The Bank of Finland's strategy states that the Bank is Finland's monetary authority and member of the Eurosystem. The Bank of Finland promotes price stability and the stability, efficiency and European integration of the financial system. These create the prerequisites for economic growth and employment. The Bank is also responsible for the country's currency supply and foreign exchange reserves.
Strategic goal: promoter of stability
The Bank of Finland is an active and constructive member of the Eurosystem. The Bank's operations are founded on high quality, transparency and cost efficiency. The Bank also promotes transparency and efficiency throughout the Eurosystem.
The Bank's expertise makes it a sought-after and trusted partner both in the preparation of euro area monetary policy and financial market policy as well as in domestic economic policy making. This expertise is based on leading edge central bank research, high-quality statistics, effective international relations and consistent development of personnel skills.

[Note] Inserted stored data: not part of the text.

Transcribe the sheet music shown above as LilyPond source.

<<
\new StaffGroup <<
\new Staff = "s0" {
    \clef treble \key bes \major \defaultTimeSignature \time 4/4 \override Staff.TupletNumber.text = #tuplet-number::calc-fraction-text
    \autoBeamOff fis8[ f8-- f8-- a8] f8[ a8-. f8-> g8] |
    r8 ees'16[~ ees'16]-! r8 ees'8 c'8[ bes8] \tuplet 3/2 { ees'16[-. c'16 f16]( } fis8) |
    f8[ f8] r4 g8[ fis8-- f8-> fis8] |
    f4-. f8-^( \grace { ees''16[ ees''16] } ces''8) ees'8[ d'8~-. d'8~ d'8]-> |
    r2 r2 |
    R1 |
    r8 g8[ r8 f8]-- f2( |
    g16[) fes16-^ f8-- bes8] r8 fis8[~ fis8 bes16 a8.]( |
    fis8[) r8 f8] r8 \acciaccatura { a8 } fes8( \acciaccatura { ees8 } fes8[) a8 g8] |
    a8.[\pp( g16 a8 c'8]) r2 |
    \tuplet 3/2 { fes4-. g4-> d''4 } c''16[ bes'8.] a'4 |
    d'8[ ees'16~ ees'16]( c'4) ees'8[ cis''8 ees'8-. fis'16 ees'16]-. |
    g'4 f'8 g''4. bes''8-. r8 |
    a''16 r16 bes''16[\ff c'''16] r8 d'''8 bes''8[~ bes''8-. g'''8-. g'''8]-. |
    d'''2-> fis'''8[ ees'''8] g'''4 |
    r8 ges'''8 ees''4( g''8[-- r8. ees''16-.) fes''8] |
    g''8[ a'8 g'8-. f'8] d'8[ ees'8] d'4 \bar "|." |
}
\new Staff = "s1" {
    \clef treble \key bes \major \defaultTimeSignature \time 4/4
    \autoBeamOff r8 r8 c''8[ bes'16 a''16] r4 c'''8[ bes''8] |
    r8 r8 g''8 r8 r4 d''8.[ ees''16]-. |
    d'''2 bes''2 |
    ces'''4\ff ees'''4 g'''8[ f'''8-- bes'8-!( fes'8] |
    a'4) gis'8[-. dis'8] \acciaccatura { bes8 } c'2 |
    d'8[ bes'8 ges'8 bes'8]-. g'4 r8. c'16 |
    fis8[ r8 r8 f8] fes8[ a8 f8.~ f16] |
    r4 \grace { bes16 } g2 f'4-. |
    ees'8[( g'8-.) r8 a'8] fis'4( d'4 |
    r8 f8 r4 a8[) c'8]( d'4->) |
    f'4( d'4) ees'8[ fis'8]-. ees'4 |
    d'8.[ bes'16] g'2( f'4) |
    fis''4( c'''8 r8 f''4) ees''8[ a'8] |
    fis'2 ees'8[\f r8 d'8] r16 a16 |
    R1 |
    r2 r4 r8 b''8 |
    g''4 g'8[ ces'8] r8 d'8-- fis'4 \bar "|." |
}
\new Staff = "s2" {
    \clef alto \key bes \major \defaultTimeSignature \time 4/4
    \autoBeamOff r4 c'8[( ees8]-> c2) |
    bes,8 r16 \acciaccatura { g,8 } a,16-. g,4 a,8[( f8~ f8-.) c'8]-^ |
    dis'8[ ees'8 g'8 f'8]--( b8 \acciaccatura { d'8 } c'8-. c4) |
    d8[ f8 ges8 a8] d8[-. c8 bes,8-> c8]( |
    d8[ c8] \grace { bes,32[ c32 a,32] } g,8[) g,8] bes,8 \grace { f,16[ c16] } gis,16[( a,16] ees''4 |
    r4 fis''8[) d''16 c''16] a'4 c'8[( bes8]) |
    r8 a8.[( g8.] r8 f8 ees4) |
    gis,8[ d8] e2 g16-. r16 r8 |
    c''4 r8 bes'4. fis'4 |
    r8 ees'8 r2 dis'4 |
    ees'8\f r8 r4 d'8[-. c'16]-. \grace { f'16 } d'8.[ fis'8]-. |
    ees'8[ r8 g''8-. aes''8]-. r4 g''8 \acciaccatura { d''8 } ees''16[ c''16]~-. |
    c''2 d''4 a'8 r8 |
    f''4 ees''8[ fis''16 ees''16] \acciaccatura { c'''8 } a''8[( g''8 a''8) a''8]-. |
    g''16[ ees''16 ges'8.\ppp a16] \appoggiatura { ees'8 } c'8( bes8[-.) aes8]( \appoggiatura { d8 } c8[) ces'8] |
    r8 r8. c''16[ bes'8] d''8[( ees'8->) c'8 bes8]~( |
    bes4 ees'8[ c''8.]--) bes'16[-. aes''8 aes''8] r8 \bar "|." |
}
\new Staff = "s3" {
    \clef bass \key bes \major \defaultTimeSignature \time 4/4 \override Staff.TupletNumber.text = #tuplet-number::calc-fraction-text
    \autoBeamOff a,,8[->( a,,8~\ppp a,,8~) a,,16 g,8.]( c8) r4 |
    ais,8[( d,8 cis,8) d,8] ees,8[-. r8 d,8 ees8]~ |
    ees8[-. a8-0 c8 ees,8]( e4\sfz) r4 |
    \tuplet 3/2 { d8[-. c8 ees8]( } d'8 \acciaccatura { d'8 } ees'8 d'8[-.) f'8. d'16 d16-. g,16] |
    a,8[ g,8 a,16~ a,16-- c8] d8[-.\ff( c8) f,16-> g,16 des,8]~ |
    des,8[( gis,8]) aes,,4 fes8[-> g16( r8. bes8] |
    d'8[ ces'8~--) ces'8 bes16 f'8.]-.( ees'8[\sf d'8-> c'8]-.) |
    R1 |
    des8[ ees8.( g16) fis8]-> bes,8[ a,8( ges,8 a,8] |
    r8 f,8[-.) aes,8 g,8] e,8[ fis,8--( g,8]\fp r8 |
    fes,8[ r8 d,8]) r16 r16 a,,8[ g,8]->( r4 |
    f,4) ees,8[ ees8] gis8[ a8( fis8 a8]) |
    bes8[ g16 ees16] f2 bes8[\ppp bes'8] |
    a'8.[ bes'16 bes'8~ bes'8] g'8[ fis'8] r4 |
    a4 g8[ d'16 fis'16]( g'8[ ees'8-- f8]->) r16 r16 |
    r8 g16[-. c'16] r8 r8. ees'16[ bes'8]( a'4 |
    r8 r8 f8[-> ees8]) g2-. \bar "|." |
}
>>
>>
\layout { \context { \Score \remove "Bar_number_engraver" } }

The Bank of Finland provides reliable and timely financial stability analysis, embracing the entire financial system and integrated with the Bank's macroeconomic analysis and contingency planning against financial crises. The Bank exercises its financial stability role in close cooperation with domestic and foreign authorities.
The Bank of Finland ensures the availability of internationally competitive central bank services to credit institutions and other market participants operating in Finland. In terms of currency supply, the Bank of Finland focuses on its supervisory and developmental role, ensuring that the Finnish currency supply caters to the needs of the Finnish economy and consumers in an appropriate and cost-efficient manner within the payment system framework.
Foreign exchange and investment risks are kept at levels necessary to meet the crisis management requirements and international obligations of a euro area national central bank. The Bank's assets generate a competitive rate of return, in view of the level of risk chosen. Appropriate risk management and cost efficiency provide scope for stable profit distribution in reasonable proportion to the Bank's equity.